Return the final shape of self.

EXAMPLES:

sage: t = path_tableaux.DyckPath([0,1,2,3,2,1,0])
sage: t.final_shape()
0

initial_shape()#

Return the initial shape of self.

EXAMPLES:

sage: t = path_tableaux.DyckPath([0,1,2,3,2,1,0])
sage: t.initial_shape()
0

local_rule(i)#

This is the abstract local rule defined in any coboundary category.

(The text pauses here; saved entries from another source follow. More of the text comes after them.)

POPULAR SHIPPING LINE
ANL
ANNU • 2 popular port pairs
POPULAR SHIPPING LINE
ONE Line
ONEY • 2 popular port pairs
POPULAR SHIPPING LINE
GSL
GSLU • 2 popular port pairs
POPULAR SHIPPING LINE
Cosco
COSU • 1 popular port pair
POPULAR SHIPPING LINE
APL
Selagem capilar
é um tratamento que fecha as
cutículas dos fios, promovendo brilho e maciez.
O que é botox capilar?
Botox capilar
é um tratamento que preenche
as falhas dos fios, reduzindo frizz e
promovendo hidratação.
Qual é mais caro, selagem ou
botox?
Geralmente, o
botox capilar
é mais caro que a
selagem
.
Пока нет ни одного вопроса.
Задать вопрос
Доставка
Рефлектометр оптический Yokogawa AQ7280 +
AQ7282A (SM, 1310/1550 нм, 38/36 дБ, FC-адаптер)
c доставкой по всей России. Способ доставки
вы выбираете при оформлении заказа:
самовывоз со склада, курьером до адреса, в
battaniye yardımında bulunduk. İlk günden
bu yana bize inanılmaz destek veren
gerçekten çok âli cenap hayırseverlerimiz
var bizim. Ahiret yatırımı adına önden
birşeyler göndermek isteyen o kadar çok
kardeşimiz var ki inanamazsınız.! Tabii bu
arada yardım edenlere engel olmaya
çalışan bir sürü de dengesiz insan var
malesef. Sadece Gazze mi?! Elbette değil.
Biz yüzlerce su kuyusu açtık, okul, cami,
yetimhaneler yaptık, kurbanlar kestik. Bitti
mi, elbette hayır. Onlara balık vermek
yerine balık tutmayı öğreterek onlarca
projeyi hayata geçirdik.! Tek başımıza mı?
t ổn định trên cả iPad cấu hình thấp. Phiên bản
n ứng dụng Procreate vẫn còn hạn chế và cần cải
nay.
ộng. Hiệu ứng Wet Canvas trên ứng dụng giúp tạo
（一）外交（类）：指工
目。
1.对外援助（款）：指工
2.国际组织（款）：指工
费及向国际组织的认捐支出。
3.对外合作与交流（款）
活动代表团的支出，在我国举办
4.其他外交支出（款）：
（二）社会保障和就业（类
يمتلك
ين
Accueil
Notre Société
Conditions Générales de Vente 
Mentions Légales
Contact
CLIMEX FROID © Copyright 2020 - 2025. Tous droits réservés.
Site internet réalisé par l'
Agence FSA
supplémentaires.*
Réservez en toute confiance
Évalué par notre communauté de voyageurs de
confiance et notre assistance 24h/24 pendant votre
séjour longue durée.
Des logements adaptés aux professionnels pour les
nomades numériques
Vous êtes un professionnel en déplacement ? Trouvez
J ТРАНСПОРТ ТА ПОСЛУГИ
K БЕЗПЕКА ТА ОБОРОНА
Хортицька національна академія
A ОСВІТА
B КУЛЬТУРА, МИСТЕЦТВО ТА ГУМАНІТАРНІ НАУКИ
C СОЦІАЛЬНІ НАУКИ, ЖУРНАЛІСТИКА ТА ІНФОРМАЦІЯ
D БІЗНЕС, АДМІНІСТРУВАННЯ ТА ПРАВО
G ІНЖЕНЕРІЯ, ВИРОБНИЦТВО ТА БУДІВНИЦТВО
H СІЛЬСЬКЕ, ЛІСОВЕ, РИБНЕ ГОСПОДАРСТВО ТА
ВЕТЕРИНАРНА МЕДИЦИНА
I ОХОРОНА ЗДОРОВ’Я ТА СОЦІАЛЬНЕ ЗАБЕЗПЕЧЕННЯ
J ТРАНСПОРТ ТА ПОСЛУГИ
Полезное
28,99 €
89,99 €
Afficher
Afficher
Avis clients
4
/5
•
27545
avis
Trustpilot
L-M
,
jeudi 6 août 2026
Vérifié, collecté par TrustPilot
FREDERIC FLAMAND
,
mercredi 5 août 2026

This has input a list of objects. This method first takes the list of objects of length three consisting of the \((i-1)\)-st, \(i\)-th and \((i+1)\)-term and applies the rule. It then replaces the \(i\)-th object by the object returned by the rule.

EXAMPLES:

sage: t = path_tableaux.DyckPath([0,1,2,3,2,1,0])
sage: t.local_rule(3)
[0, 1, 2, 1, 2, 1, 0]

orbit()#

Return the orbit of self under the action of the cactus group.

EXAMPLES:

sage: t = path_tableaux.DyckPath([0,1,2,3,2,1,0])
sage: t.orbit()
{[0, 1, 0, 1, 0, 1, 0],
 [0, 1, 0, 1, 2, 1, 0],
 [0, 1, 2, 1, 0, 1, 0],
 [0, 1, 2, 1, 2, 1, 0],
 [0, 1, 2, 3, 2, 1, 0]}

promotion()#

Return the promotion operator applied to self.

EXAMPLES:

sage: t = path_tableaux.DyckPath([0,1,2,3,2,1,0])
sage: t.promotion()
[0, 1, 2, 1, 0, 1, 0]

size()#

Return the size or length of self.

EXAMPLES:

sage: t = path_tableaux.DyckPath([0,1,2,3,2,1,0])
sage: t.size()
7

class sage.combinat.path_tableaux.path_tableau.PathTableaux#

Bases: UniqueRepresentation, Parent

The abstract parent class for PathTableau.